Author: Matt Gomez • Date: April 16, 2015 • Appears in:
Valley First and Soil Mate strengthen community roots
Valley First, a division of First West Credit Union, has entered into a partnership with Soil Mate, an online platform that harnesses the power of the web and social media to connect local communities with their local farmers, raisers and producers.
Recently crowned winner in the “Best Concept” category at the 2015 Small Business BC Awards, Soil Mate allows farmers and producers to easily create a profile and integrate it with unique mapping and database search functions to make buying local a convenient choice for consumers. Soil Mate is all about changing the way people source their food and steering them towards making healthy, responsible choices and the available options in their community.
Feed the Valley is aimed squarely at reducing hunger by working with local partners and Food Banks to generate donations of food and funds, raise awareness of the issue of hunger and promote healthy, sustainable food sources
The partnership will increase awareness of Valley First’s signature cause, Feed The Valley, which benefits local food banks, and support Soil Mate’s new community programming aimed at helping families source local food and prepare more nutritious meals.
“Working with an organization like Valley First is a natural fit with our local, sustainable, and healthy food source message and will really help us deepen our local connections,” says Soil Mate founder Matt Gomez.
Both Valley First and Soil Mate share a strong commitment to community and Valley First’s Feed the Valley program has been tackling hunger in the Okanagan, Similkameen and Thompson valleys for more than five years.
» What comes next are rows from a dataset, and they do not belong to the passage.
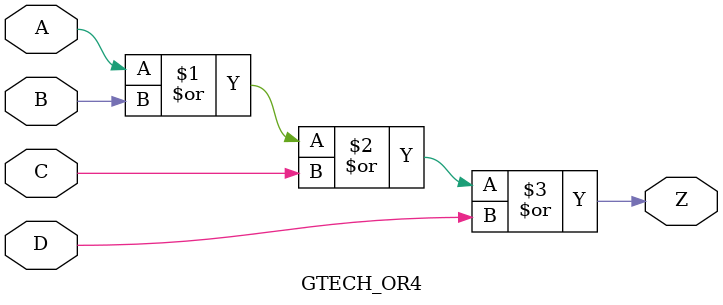
<source format=v>



module GTECH_OR4 (A, B, C, D, Z);  
	input A, B, C, D;
	output Z;

	assign Z = A | B | C | D;
endmodule




</source>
“Feed the Valley is aimed squarely at reducing hunger by working with local partners and Food Banks to generate donations of food and funds, raise awareness of the issue of hunger and promote healthy, sustainable food sources,” says Drew Geldart, a marketing expert at Valley First.
With the simple message of “know your farmer, know your food”, Soil Mate is encouraging local communities to be more self-sufficient when sourcing their food by highlighting what is available locally and how it is produced.
“Particularly with younger generations, there is a clear disconnect between the food that magically appears in stores and where it comes from, how it is grown, and by whom,” says Gomez.
The inspiration for the Soil Mate concept came to Gomez when started a family and identified the need to explain where the food we see in the grocery store actually comes from.
Looking ahead, Gomez says: ”I’d like to do some collaborative workshops learn on how to incorporate local products into easy kid’s meals or host more events, such as the August family picnic planned for this summer in Kelowna.”